RX Review: How Approval of Aficamten Impacts oHCM Care - Episode 4
Maron and Masri review pivotal phase 3 trials of mavacamten and aficamten and explain how efficacy and systolic function monitoring shaped their respective REMS programs.
Here, Dr Masri outlines the pivotal phase 3 data for mavacamten, beginning with the EXPLORER-HCM trial, a randomized, placebo-controlled study that demonstrated significant improvements in peak oxygen consumption and New York Heart Association (NYHA) functional class in symptomatic obstructive HCM. These clinical benefits paralleled substantial reductions in LVOT gradients and favorable changes in biomarkers of wall stress and myocardial injury. The subsequent VALOR-HCM trial enrolled patients already referred for septal reduction therapy and showed that mavacamten could avert or defer invasive intervention in a large proportion of participants by effectively lowering gradients and improving symptoms.

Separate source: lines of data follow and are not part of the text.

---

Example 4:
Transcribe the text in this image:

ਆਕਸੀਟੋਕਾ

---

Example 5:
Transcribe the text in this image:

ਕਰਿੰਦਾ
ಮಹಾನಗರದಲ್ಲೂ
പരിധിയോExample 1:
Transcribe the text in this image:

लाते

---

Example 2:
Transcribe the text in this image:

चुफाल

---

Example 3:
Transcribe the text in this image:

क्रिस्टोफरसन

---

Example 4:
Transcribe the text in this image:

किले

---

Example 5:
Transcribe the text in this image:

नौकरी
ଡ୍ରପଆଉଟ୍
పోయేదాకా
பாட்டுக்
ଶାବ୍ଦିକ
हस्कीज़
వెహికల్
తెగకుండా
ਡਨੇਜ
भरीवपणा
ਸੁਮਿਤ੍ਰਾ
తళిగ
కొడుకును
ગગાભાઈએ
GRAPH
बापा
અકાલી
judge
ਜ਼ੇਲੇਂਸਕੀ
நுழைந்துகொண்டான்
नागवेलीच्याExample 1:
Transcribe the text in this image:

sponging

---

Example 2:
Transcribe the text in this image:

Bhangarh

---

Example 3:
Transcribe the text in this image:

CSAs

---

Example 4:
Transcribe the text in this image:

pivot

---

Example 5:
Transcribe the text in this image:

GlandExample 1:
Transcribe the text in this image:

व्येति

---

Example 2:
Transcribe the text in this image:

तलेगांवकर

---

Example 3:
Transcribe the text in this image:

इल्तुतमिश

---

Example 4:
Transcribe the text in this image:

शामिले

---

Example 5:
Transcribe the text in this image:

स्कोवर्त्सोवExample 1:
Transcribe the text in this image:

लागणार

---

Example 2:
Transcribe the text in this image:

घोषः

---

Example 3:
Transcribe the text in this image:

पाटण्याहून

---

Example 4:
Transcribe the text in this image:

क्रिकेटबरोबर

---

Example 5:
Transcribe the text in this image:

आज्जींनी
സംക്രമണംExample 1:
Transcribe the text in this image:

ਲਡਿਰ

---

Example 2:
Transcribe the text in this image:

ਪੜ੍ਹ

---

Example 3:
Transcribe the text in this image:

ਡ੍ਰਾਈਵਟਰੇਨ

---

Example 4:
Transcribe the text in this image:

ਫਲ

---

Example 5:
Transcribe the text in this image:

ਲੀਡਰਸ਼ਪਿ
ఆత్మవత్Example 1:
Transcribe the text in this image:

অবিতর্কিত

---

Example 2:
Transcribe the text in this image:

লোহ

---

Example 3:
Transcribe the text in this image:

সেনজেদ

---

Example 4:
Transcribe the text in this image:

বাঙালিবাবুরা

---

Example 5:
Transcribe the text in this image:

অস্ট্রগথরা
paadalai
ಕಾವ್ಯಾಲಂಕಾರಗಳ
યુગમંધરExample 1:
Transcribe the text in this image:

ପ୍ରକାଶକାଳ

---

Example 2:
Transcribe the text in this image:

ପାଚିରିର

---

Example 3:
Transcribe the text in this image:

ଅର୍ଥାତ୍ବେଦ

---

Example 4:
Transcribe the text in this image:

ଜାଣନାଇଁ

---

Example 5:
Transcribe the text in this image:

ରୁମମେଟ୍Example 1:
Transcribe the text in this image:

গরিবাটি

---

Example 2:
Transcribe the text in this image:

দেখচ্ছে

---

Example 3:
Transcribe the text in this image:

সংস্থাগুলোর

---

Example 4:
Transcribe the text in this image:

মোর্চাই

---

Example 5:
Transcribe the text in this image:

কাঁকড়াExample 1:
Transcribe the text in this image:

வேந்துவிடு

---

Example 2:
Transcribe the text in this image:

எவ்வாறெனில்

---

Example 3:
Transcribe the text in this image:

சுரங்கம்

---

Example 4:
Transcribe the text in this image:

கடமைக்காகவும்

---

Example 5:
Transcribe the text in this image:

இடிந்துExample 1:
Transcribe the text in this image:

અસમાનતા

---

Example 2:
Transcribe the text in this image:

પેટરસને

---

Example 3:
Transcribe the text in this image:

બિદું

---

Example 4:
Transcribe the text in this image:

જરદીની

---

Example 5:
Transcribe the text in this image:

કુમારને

Dr Maron then summarizes phase 3 experience with aficamten, particularly the SEQUOIA-HCM trial, which similarly showed marked gradient reduction, consistent symptom relief, and improvement in health status metrics such as NYHA class and Kansas City Cardiomyopathy Questionnaire scores. Both physicians stress that, across studies, a high percentage of treated patients achieve LVOT gradients below 30 mm Hg, aligning hemodynamic improvements with observed functional gains. These data underpin the positioning of cardiac myosin inhibitors as high-benefit therapies capable of restoring many patients to good or excellent quality of life.

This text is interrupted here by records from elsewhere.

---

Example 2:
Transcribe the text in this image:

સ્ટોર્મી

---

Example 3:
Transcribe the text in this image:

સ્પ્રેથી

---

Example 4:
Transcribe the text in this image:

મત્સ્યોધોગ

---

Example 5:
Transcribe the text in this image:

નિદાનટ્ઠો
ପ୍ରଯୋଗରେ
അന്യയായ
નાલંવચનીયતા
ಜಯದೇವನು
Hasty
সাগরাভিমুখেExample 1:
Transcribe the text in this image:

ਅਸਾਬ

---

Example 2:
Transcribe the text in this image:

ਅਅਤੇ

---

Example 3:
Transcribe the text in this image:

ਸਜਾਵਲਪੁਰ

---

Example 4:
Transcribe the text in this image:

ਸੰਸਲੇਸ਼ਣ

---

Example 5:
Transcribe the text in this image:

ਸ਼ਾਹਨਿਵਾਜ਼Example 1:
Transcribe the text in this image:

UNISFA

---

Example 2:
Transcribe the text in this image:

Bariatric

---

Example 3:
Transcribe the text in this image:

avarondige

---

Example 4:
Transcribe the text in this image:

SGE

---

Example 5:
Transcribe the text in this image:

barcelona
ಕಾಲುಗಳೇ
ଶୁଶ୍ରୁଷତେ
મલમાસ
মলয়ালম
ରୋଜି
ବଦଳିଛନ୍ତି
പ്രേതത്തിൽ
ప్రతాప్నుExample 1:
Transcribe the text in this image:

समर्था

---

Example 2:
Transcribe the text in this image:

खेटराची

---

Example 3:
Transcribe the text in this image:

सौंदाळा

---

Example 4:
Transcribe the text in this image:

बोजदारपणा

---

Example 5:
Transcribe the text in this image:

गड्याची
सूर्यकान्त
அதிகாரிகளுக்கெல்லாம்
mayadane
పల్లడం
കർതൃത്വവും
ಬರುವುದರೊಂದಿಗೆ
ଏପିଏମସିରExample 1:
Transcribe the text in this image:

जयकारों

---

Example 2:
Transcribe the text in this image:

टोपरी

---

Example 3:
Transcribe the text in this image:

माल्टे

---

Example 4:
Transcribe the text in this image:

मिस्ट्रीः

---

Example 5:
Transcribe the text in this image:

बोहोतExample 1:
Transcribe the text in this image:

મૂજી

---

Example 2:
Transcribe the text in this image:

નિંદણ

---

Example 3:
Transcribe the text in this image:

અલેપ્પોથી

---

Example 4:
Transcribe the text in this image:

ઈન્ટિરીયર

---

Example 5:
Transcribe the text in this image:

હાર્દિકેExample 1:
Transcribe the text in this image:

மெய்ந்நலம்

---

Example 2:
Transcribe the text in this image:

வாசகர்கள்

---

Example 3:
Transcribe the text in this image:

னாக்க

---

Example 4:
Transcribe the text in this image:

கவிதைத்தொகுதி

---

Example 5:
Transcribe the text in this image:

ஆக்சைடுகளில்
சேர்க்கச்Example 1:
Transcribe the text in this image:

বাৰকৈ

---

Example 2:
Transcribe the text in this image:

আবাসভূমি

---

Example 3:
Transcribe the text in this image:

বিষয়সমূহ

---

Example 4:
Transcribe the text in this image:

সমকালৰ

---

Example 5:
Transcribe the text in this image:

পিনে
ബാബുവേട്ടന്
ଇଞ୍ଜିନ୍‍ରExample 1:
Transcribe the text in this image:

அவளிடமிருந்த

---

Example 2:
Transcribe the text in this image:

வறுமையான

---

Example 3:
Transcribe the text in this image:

The discussion transitions to safety, especially treatment-emergent systolic dysfunction. Maron notes that both mavacamten and aficamten can, in a minority of patients, reduce left ventricular ejection fraction (LVEF) below the desired range. Consequently, the FDA mandated Risk Evaluation and Mitigation Strategy (REMS) programs for both agents, centered on serial echocardiographic monitoring and algorithmic dose adjustment. Masri highlights that aficamten’s development relied exclusively on echocardiographic guidance (without drug-level monitoring), showed a lower incidence of systolic dysfunction, and was not associated with clinical heart failure events in SEQUOIA-HCM. These features, along with fewer drug–drug interactions and more flexible titration, are reflected in a comparatively streamlined and clinician-friendly REMS structure for aficamten.